Supplied passage Block Start

Curbed SF: San Francisco senator calls for more market-rate housing

April 19, 2017

By Adam Brinklow

State Senator Scott Wiener took to Medium over the weekend to pen a nearly 1,700-word essay on the merits of new market-rate housing construction in the Bay Area and California.

In piece titled “Market-Rate Housing Isn’t a Bad Word, and We Won’t Solve the Housing Crisis Without It,” Senator Wiener alleges that lawmakers and community groups show “skepticism and even hostility” toward any new construction that is not “exclusively or largely [focused] on publicly subsidized, income-based affordable housing,” creating a culture of anger toward those who want to sell new homes at market rates.

To underscore the need for more housing, the senator breaks out some cold, hard numbers:

“According to California’s Legislative Analyst, the state needs to produce about 180,000 units of housing a year to keep up with [population] growth. In practice, we produce less than half that.”

California’s Legislative Analyst Office did in fact say that in a 2015 report, adding, “Seattle—a coastal metro with economic characteristics and average temperatures that are similar to California’s Bay Area metros—added new housing units at about twice the rate as San Francisco and San Jose over the last two decades.”

So okay, just build more affordable housing if that’s what people want. But Wiener says, pointedly, “We will never — and I truly mean never — produce enough of that housing to satisfy” all of our housing needs.

In part, he argues:

Our anemic housing production as a state has two main origins: 1) stifling, exclusionary zoning that rejects height, density, and multi-unit buildings, 2) unreasonable housing approval processes that subject even zoning-compliant projects to years of bureaucratic hoops and hearings that increase costs and make projects smaller. This perfect storm of shortsighted policies and lack of political leadership has completely jacked up the cost of housing.

Supplied passage Block End
Input data Block Start

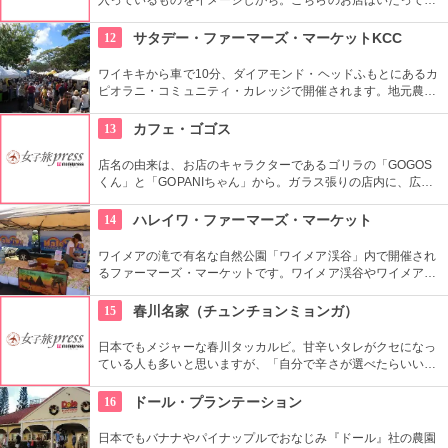
ンプル。具なし、女性が一口で食べられるサイズが多くのお客
さんに支持されてきました。キムチは別添えです。朝ごはんや
12
サタデー・ファーマーズ・マーケットKCC
夜食にできそうですね。
ワイキキから車で10分、ダイアモンド・ヘッドふもとにあるカ
ピオラニ・コミュニティ・カレッジで開催されます。地元農家
お手製のグルメやオーガニック食品など、朝からあれもこれも
食べたくなっちゃいそう。ロコも観光客も多く集まる人気の朝
13
カフェ・ゴゴス
市なので、売り切れが発生するかも。なるべく早い時間に行っ
てみよう。
店名の由来は、お店のキャラクターであるゴリラの「GOGOS
くん」と「GOPANIちゃん」から。ガラス張りの店内に、広々
としたテラス席もご用意。手作りのビックサイズハンバーガー
や生のフルーツを使ったミックスジュースなど、ヘルシーで満
14
ハレイワ・ファーマーズ・マーケット
足なメニューが豊富なので、友達や家族、恋人と楽しい時間を
過ごせます。
ワイメアの滝で有名な自然公園「ワイメア渓谷」内で開催され
るファーマーズ・マーケットです。ワイメア渓谷やワイメアの
滝で遊んでから訪れるのも楽しいかも。食べ物も飲み物も充実
していますので、おやつはもちろん、ディナーを楽しむのもア
15
春川名家（チュンチョンミョンガ）
リですね。
日本でもメジャーな春川タッカルビ。甘辛いタレがクセになっ
ている人も多いと思いますが、「自分で辛さが選べたらいいな
あ」と思うことがありませんか？こちらのお店は、好みの辛さ
を自分で調整することができます。そういったところも常連客
16
ドール・プランテーション
から愛されているのですね。
日本でもバナナやパイナップルでおなじみ『ドール』社の農園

Input data Block End

**Required action:** Extend the article about Senator Wiener's essay on market-rate housing, picking up right after its final sentence.

**Answer space:**
Wiener does cite his two coauthored bills in the state legislature, which will hopefully yield as much as thousands of new publicly subsidized homes as evidence that he’s not hostile to affordable housing.

He goes on to say that San Francisco and California simply do not have the resources to build affordable housing at a volume sufficient to meet demand. Only the federal government can do that—and they’re knocking down our doors with offers these days.

This should all sound familiar to San Franciscans; it’s the same argument Wiener made for years during his stint on the Board of Supervisors.

Standard-issue supply-and-demand economics seem to support him; prices are high, Wiener argues, because supply is scarce. If we can’t build more one way, we’ve got to do it another way.

Locals skeptical of Wiener’s arguments, both then and now, allege that market-rate development won’t or can’t match demand, at least not without giving away the whole cake.

“You just can't quote Adam Smith in your Economics 101 textbook to say that's going to solve the problem,” a game venture capitalist told Truthout in a 2014 blog that argues that pricey housing attracts more of the wealthy and makes neighborhoods unsustainable.

However, the senator says this view isn’t realistic.

“Just to be crystal clear,” says Wiener, “Anyone who advocates that we ignore these process and zoning problems and instead focus our housing policy exclusively or dominantly on subsidized, income-based housing is advocating to perpetuate the housing crisis.”

Read the piece on Curbed SF.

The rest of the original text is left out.